Il est, en effet, barbare d'abandonner l'idée même de valeur sachant que l'humain prend son sens que par rapport à elle (l'homme est un être qui obéit à un système de valeurs). A partir de là, toutes les valeurs se valent aussi, ce qui n'est pas sans incidence sur le plan moral. Indifférence à l'égard d'exigences universelles. Mort de la tradition humaniste. Tolérance de l'intolérable.

D'autre part, il est barbare, au nom de l'idée que tout se vaut, d'exalter la différence et l'altérité ? On oublie alors ce qui fait l'unité du genre humain en ne mettant en valeur que ce qui fait nos différences. Le relativisme culturel conduit au repli sur ses différences car il est absolutisation des différences culturelles. Ainsi devrons-nous voir en un individu non pas un homme mais un sénégalais, un juif, un Papou. Enfermement des individus sur une identité communautaire particulière. Retour à la barbarie car méconnaissance de ce qui fait la dignité de chacun.

Le relativisme culturel est tout aussi barbare que l'ethnocentrisme. Comme le montre Jacques Bouveresse dans un article « La philosophie et son histoire » in Le Noroît, février 1986, il ruine tout repère universel, toute exigence absolue et inconditionnelle, il fait le jeu des communautés violemment identitaires, qui ne revendiquent leur prétendu « droit à la différence » que pour enfermer leurs propres membres dans une logique hétérophobe (qui hait toute altérité) et fanatique, foulant aux pieds les droits de l'homme et du citoyen. Aussi, en refusant la barbarie ethnocentrique, on sombre dans le culte barbare de la différence.
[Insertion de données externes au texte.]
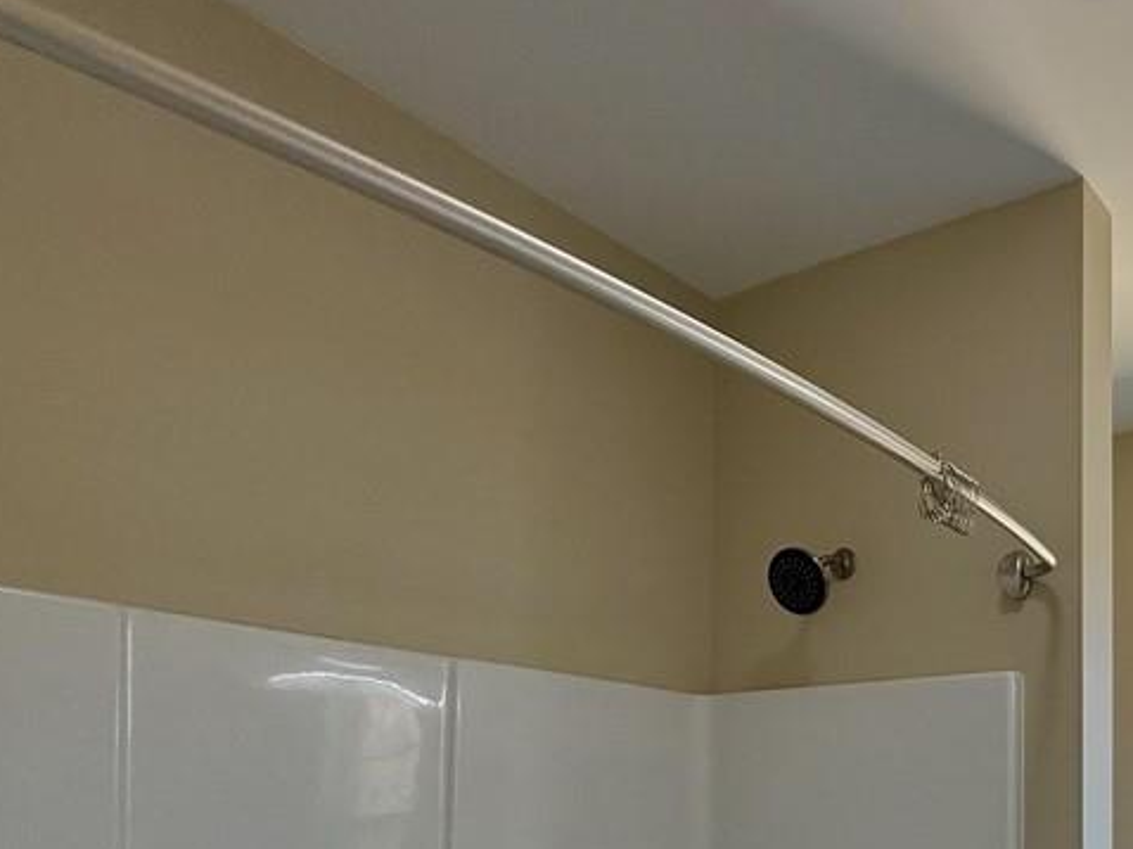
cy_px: 823
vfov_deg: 41.5
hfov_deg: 49.5
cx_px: 1121
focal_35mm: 30
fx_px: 981
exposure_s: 1/120
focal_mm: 2.22
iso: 100
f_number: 2.2
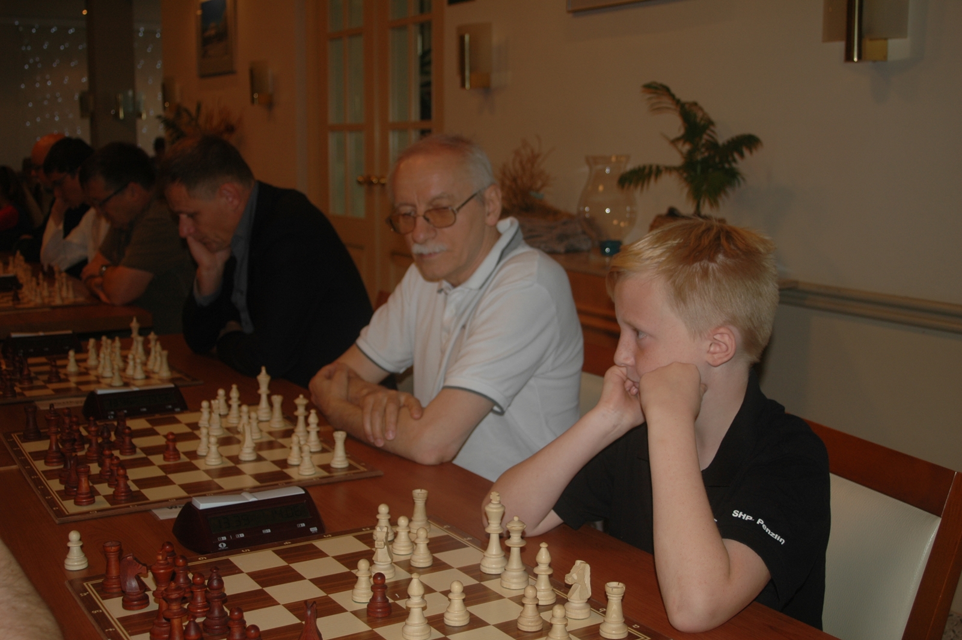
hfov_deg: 45.0
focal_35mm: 44
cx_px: 481
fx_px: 1161
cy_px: 320
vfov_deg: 30.8
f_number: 4.2
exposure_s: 1/60
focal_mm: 29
Comme toute attitude systématique, une telle défiance à l'égard du jugement humain et une telle relativisation des moeurs humaines nous semblent comporter leurs propres limites. Le dénigrement systématique de tout jugement de valeur sur les manières d'être, les coutumes et usages relève donc d'une forme de terrorisme idéologique. Et nous pensons, au contraire, que c'est précisément au nom d'une certaine idée de l'homme que certaines coutumes doivent tomber, même si elles ont une signification historique, et que toutes les coutumes ne sont pas « bonnes » parce qu'elles sont ethnologiquement justifiées (homophobie, transphobie, misogynie). Ainsi, les relations de l'homme aux autres êtres vivants doivent faire l'objet d'un examen. L'exercice du jugement qui est, en effet, à la fois le devoir de l'homme et son privilège, le conduit donc à juger en fonction d'un critérium, qui consiste bien en une certaine idée de l'homme et de son essence, et à juger de ses relations, non seulement aux autres hommes, mais à l'ensemble des êtres vivants. Ainsi apparaît pour nous, par exemple, l'excision, qui ne peut pas avoir de justification.

-    Le relativisme culturel affirme que les comportements s'enracinent dans des cultures (histoires et justifications idéologiques) différentes. Cela ne signifie pas que tout est justifié. Doivent demeurer intolérables les pratiques (de quelque culture qu'elles soient) qui mettent en cause l'intégrité de la personne humaine. => Pas de liberté aux ennemis de la liberté. Pas de démocratie pour les ennemis de la démocratie. Pas de liberté religieuse pour les intégristes. Pas de tolérance pour les intolérants. Faire de djihad aux djihadistes. Ne pas confondre l'esprit de tolérance et le « tolérantisme » qui aboutit à la négation de ses propres valeurs au nom de celle des autres. => Attachement aux valeurs humanistes de la culture chrétienne. Héritage des valeurs millénaires de notre culture que la religion a pu véhiculer à des moments de l'Histoire. Pas de haine de soi et de sa propre culture. Pas d'ethnomasochisme, ni ethnocentrisme.